Dewey Redman – Coincide
Toujours issu de la même inspiration, voici « Coincide » de Dewey Redman, un « Impulse » sorti en 1975, son second sur ce label culte. Le saxophoniste a joué avec Ornette Coleman et on se souvient de sa magnifique participation sur « The Survivors' Suite » de Keith Jarrett qu’il a illuminé de toute sa classe. On pense également à son album « Tarik » dans la série « Actuel » sur Byg Records. C’est aussi le père du saxophoniste Joshua Redman.
Ici il joue, outre du saxo, de la clarinette sur "Somnifacient" et du sitar sur deux morceaux, il est entouré par Ted Daniel à la trompette, Leroy Jenkins au violon, Sirone à la basse et Eddie Moore à la batterie et aux percussions. L’enregistrement s’étant étalé sur deux jours, Leroy Jenkins n’apparaît que sur deux titres, certains sont joués en quintet, en quartet ou encore en trio. Le titre « Phadan-Sers » est même joué en solo par Dewey au sitar, un moment à part, mais sympa de l’album.

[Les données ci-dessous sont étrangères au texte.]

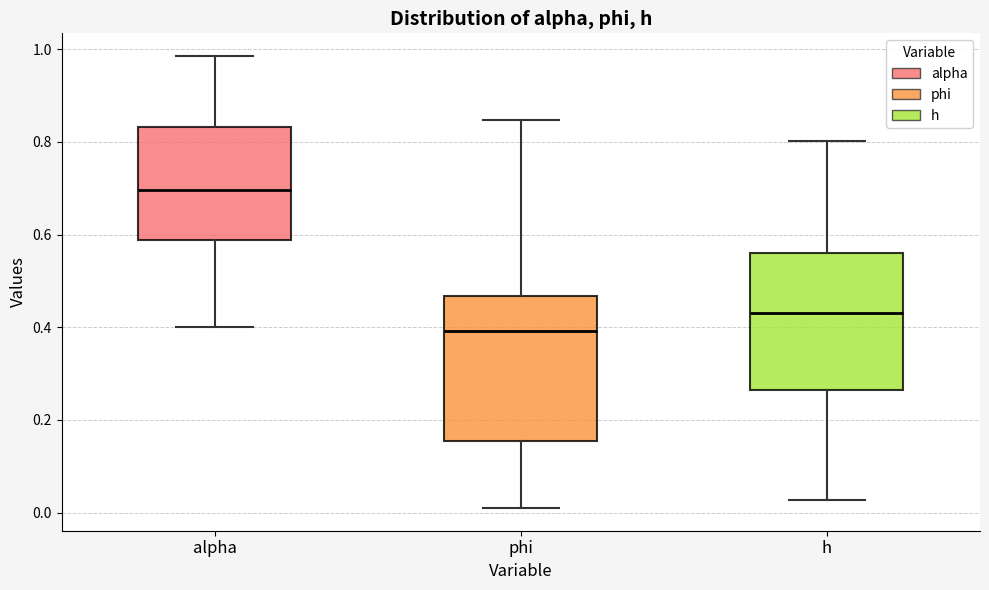

Which box's median line is the highest?

alpha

Du coup les deux faces sont assez différentes, la première, composée de trois titres, est très free et la seconde moins échevelée, d’accès plus aisé et réserve quelques moments forts de l’album comme le fougueux « Qow » d’une durée de dix minutes qui termine le disque en apothéose.

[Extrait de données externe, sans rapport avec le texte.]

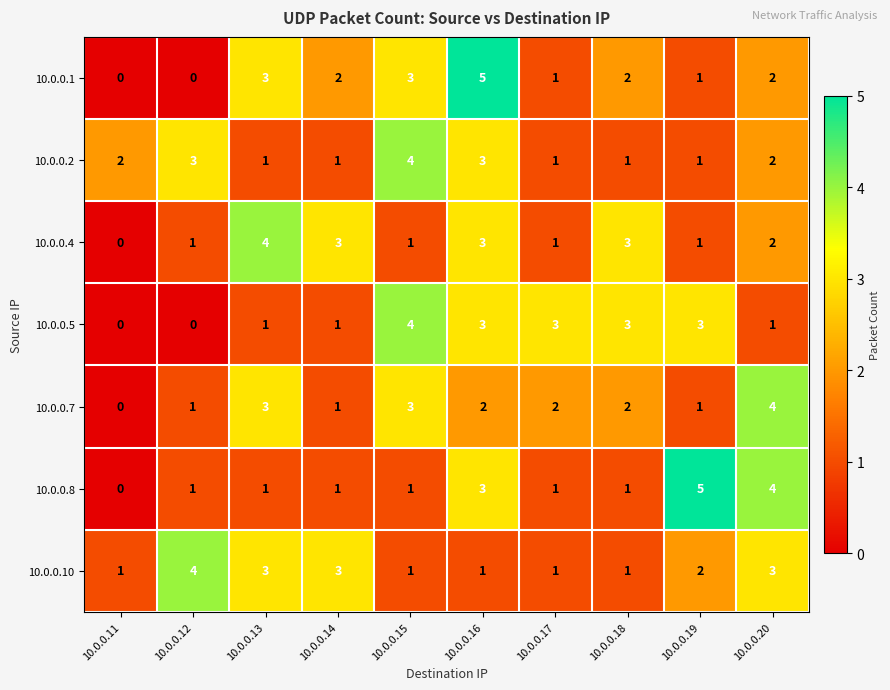

Which series has the largest total across all categories?

10.0.0.10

Les deux premiers titres sont joués par le quintet dans son ensemble, « Seeds and Deeds » qui ouvre l’album est torride, les soli se succèdent sur un tempo ultra rapide, mis à part la section rythmique qui reste dans son rôle de soutien. « Somnifacient » qui suit est plus recueilli tout en incluant des moments de déstructuration, Leroy Jenkins lors de ces deux pièces nous livre un éventail de son savoir-faire, ça grince parfois mais j’aime bien.
Un album riche de climats divers et même antagonistes, mais l’unité reste-là tout de même.